ABOUT THIS EXERCISE
Nothing but an exact reproduction of the records, pictures excluded, should be returned.

RECORD EXCERPTS
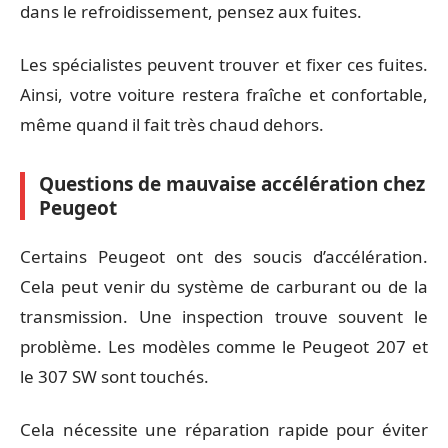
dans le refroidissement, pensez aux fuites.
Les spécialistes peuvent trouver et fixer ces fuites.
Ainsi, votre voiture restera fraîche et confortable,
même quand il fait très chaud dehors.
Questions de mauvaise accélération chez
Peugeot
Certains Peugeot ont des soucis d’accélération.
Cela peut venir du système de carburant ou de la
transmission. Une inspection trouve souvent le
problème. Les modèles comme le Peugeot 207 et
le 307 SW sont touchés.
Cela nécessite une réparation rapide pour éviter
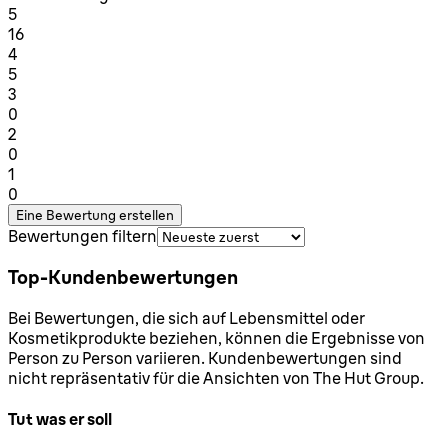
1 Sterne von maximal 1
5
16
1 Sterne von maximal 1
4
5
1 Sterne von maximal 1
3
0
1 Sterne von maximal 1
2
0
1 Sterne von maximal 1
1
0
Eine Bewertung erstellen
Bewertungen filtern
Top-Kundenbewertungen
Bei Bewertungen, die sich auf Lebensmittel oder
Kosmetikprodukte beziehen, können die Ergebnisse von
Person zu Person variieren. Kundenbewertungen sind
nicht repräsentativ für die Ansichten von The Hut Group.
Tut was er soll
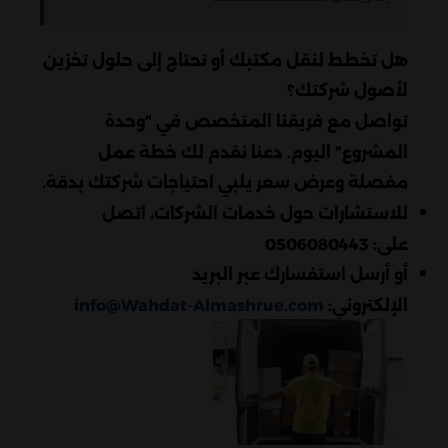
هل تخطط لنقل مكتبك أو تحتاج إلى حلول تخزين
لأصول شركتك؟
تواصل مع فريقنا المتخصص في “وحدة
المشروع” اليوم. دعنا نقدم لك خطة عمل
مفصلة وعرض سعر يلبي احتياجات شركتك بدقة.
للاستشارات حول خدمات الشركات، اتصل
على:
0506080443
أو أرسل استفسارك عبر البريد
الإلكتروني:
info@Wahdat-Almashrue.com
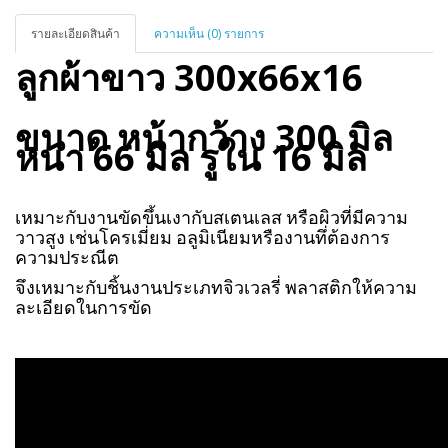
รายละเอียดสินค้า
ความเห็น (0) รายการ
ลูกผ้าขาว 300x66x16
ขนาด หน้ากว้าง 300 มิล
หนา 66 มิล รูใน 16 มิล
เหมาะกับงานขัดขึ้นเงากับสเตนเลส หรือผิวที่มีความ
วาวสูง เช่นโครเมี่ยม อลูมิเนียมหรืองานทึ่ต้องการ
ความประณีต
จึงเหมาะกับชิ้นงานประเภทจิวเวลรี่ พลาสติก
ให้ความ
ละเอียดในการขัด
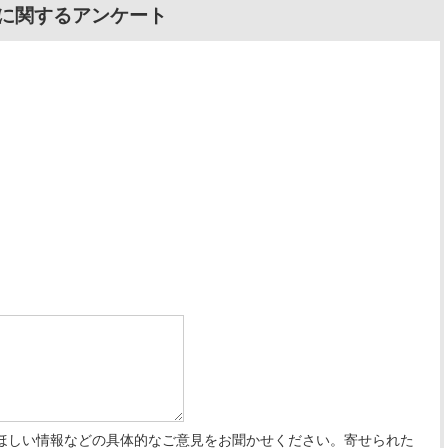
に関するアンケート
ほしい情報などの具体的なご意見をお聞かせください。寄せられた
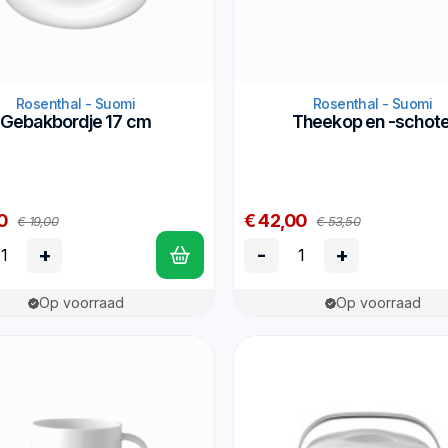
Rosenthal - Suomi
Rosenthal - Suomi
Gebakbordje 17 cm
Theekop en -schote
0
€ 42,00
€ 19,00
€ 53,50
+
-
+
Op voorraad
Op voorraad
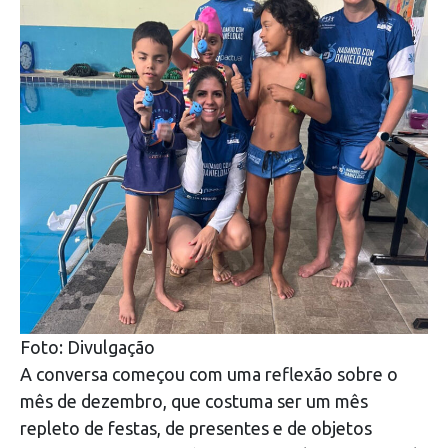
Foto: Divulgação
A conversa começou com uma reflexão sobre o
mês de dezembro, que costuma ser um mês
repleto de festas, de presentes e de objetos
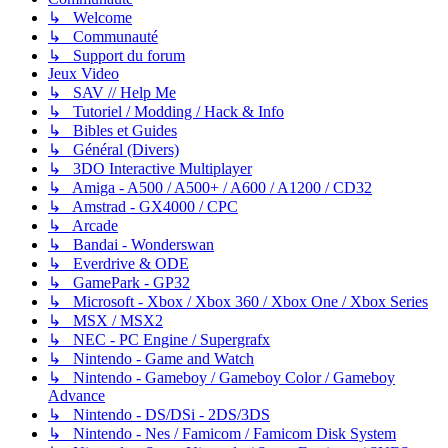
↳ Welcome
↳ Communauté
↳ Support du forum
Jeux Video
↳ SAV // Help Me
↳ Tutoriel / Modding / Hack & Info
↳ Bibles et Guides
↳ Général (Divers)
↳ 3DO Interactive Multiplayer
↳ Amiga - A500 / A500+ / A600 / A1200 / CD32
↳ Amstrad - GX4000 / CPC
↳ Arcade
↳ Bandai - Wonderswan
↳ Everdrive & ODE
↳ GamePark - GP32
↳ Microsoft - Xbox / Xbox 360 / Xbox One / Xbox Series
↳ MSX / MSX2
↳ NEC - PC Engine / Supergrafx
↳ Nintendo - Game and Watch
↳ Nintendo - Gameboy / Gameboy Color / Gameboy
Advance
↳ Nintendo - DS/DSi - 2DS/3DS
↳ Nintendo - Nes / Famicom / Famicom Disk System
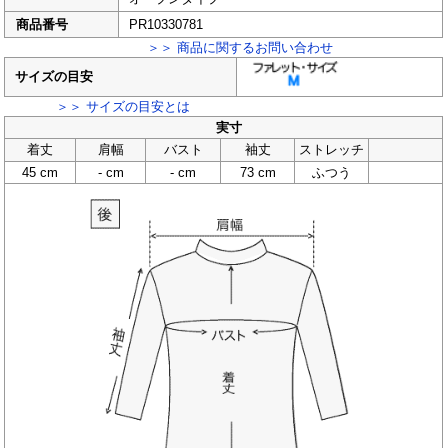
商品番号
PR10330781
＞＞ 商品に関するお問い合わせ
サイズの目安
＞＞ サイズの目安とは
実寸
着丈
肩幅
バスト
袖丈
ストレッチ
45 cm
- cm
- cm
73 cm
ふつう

TASK ANSWER
dans le refroidissement, pensez aux fuites.
Les spécialistes peuvent trouver et fixer ces fuites.
Ainsi, votre voiture restera fraîche et confortable,
même quand il fait très chaud dehors.
Questions de mauvaise accélération chez
Peugeot
Certains Peugeot ont des soucis d’accélération.
Cela peut venir du système de carburant ou de la
transmission. Une inspection trouve souvent le
problème. Les modèles comme le Peugeot 207 et
le 307 SW sont touchés.
Cela nécessite une réparation rapide pour éviter
1 Sterne von maximal 1
5
16
1 Sterne von maximal 1
4
5
1 Sterne von maximal 1
3
0
1 Sterne von maximal 1
2
0
1 Sterne von maximal 1
1
0
Eine Bewertung erstellen
Bewertungen filtern
Top-Kundenbewertungen
Bei Bewertungen, die sich auf Lebensmittel oder
Kosmetikprodukte beziehen, können die Ergebnisse von
Person zu Person variieren. Kundenbewertungen sind
nicht repräsentativ für die Ansichten von The Hut Group.
Tut was er soll
هل تخطط لنقل مكتبك أو تحتاج إلى حلول تخزين
لأصول شركتك؟
تواصل مع فريقنا المتخصص في “وحدة
المشروع” اليوم. دعنا نقدم لك خطة عمل
مفصلة وعرض سعر يلبي احتياجات شركتك بدقة.
للاستشارات حول خدمات الشركات، اتصل
على:
0506080443
أو أرسل استفسارك عبر البريد
الإلكتروني:
info@Wahdat-Almashrue.com
รายละเอียดสินค้า
ความเห็น (0) รายการ
ลูกผ้าขาว 300x66x16
ขนาด หน้ากว้าง 300 มิล
หนา 66 มิล รูใน 16 มิล
เหมาะกับงานขัดขึ้นเงากับสเตนเลส หรือผิวที่มีความ
วาวสูง เช่นโครเมี่ยม อลูมิเนียมหรืองานทึ่ต้องการ
ความประณีต
จึงเหมาะกับชิ้นงานประเภทจิวเวลรี่ พลาสติก
ให้ความ
ละเอียดในการขัด
に関するアンケート
ほしい情報などの具体的なご意見をお聞かせください。寄せられた
Rosenthal - Suomi
Rosenthal - Suomi
Gebakbordje 17 cm
Theekop en -schote
0
€ 42,00
€ 19,00
€ 53,50
+
-
+
Op voorraad
Op voorraad
Foto: Divulgação
A conversa começou com uma reflexão sobre o
mês de dezembro, que costuma ser um mês
repleto de festas, de presentes e de objetos
↳ Welcome
↳ Communauté
↳ Support du forum
Jeux Video
↳ SAV // Help Me
↳ Tutoriel / Modding / Hack & Info
↳ Bibles et Guides
↳ Général (Divers)
↳ 3DO Interactive Multiplayer
↳ Amiga - A500 / A500+ / A600 / A1200 / CD32
↳ Amstrad - GX4000 / CPC
↳ Arcade
↳ Bandai - Wonderswan
↳ Everdrive & ODE
↳ GamePark - GP32
↳ Microsoft - Xbox / Xbox 360 / Xbox One / Xbox Series
↳ MSX / MSX2
↳ NEC - PC Engine / Supergrafx
↳ Nintendo - Game and Watch
↳ Nintendo - Gameboy / Gameboy Color / Gameboy
Advance
↳ Nintendo - DS/DSi - 2DS/3DS
↳ Nintendo - Nes / Famicom / Famicom Disk System
商品番号
PR10330781
＞＞ 商品に関するお問い合わせ
サイズの目安
＞＞ サイズの目安とは
実寸
着丈
肩幅
バスト
袖丈
ストレッチ
45 cm
- cm
- cm
73 cm
ふつう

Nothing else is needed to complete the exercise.